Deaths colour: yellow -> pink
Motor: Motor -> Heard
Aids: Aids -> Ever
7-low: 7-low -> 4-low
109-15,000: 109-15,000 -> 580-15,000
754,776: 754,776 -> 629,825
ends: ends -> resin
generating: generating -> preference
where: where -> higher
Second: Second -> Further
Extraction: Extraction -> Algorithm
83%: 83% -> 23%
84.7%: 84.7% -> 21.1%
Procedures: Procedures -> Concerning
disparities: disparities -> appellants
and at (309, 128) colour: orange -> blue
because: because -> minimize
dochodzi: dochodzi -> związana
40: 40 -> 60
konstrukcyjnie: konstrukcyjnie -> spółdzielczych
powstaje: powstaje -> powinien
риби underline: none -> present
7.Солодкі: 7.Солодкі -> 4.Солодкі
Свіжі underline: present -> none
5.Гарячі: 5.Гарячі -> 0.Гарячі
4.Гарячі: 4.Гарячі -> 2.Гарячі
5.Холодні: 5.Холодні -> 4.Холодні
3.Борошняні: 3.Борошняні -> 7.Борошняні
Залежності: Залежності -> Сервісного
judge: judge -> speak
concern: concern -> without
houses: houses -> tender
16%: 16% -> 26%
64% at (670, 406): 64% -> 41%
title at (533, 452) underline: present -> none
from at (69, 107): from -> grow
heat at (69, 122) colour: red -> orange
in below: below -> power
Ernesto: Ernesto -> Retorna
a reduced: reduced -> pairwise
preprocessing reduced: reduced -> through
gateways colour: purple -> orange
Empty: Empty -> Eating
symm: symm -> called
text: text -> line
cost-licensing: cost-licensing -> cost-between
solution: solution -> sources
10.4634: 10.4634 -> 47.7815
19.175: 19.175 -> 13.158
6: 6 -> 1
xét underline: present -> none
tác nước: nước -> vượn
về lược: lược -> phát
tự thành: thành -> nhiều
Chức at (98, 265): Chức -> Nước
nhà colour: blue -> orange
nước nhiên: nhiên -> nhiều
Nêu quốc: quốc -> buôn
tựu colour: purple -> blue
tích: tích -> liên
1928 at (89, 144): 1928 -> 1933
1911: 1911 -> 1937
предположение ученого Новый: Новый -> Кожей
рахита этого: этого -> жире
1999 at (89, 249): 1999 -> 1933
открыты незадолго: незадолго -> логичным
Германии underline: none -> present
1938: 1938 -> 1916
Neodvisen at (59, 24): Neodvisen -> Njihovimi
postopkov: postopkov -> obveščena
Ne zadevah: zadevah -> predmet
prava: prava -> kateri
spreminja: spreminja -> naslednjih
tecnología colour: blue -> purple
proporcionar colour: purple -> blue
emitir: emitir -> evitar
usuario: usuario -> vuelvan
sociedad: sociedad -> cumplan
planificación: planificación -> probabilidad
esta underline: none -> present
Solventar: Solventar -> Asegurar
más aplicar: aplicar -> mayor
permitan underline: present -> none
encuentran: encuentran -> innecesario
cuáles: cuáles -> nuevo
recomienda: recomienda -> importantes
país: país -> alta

:::::

* What you should do:
Please output every line of the material above, in order and without changing any character.

* Task result:
Deaths colour: yellow -> pink
Motor: Motor -> Heard
Aids: Aids -> Ever
7-low: 7-low -> 4-low
109-15,000: 109-15,000 -> 580-15,000
754,776: 754,776 -> 629,825
ends: ends -> resin
generating: generating -> preference
where: where -> higher
Second: Second -> Further
Extraction: Extraction -> Algorithm
83%: 83% -> 23%
84.7%: 84.7% -> 21.1%
Procedures: Procedures -> Concerning
disparities: disparities -> appellants
and at (309, 128) colour: orange -> blue
because: because -> minimize
dochodzi: dochodzi -> związana
40: 40 -> 60
konstrukcyjnie: konstrukcyjnie -> spółdzielczych
powstaje: powstaje -> powinien
риби underline: none -> present
7.Солодкі: 7.Солодкі -> 4.Солодкі
Свіжі underline: present -> none
5.Гарячі: 5.Гарячі -> 0.Гарячі
4.Гарячі: 4.Гарячі -> 2.Гарячі
5.Холодні: 5.Холодні -> 4.Холодні
3.Борошняні: 3.Борошняні -> 7.Борошняні
Залежності: Залежності -> Сервісного
judge: judge -> speak
concern: concern -> without
houses: houses -> tender
16%: 16% -> 26%
64% at (670, 406): 64% -> 41%
title at (533, 452) underline: present -> none
from at (69, 107): from -> grow
heat at (69, 122) colour: red -> orange
in below: below -> power
Ernesto: Ernesto -> Retorna
a reduced: reduced -> pairwise
preprocessing reduced: reduced -> through
gateways colour: purple -> orange
Empty: Empty -> Eating
symm: symm -> called
text: text -> line
cost-licensing: cost-licensing -> cost-between
solution: solution -> sources
10.4634: 10.4634 -> 47.7815
19.175: 19.175 -> 13.158
6: 6 -> 1
xét underline: present -> none
tác nước: nước -> vượn
về lược: lược -> phát
tự thành: thành -> nhiều
Chức at (98, 265): Chức -> Nước
nhà colour: blue -> orange
nước nhiên: nhiên -> nhiều
Nêu quốc: quốc -> buôn
tựu colour: purple -> blue
tích: tích -> liên
1928 at (89, 144): 1928 -> 1933
1911: 1911 -> 1937
предположение ученого Новый: Новый -> Кожей
рахита этого: этого -> жире
1999 at (89, 249): 1999 -> 1933
открыты незадолго: незадолго -> логичным
Германии underline: none -> present
1938: 1938 -> 1916
Neodvisen at (59, 24): Neodvisen -> Njihovimi
postopkov: postopkov -> obveščena
Ne zadevah: zadevah -> predmet
prava: prava -> kateri
spreminja: spreminja -> naslednjih
tecnología colour: blue -> purple
proporcionar colour: purple -> blue
emitir: emitir -> evitar
usuario: usuario -> vuelvan
sociedad: sociedad -> cumplan
planificación: planificación -> probabilidad
esta underline: none -> present
Solventar: Solventar -> Asegurar
más aplicar: aplicar -> mayor
permitan underline: present -> none
encuentran: encuentran -> innecesario
cuáles: cuáles -> nuevo
recomienda: recomienda -> importantes
país: país -> alta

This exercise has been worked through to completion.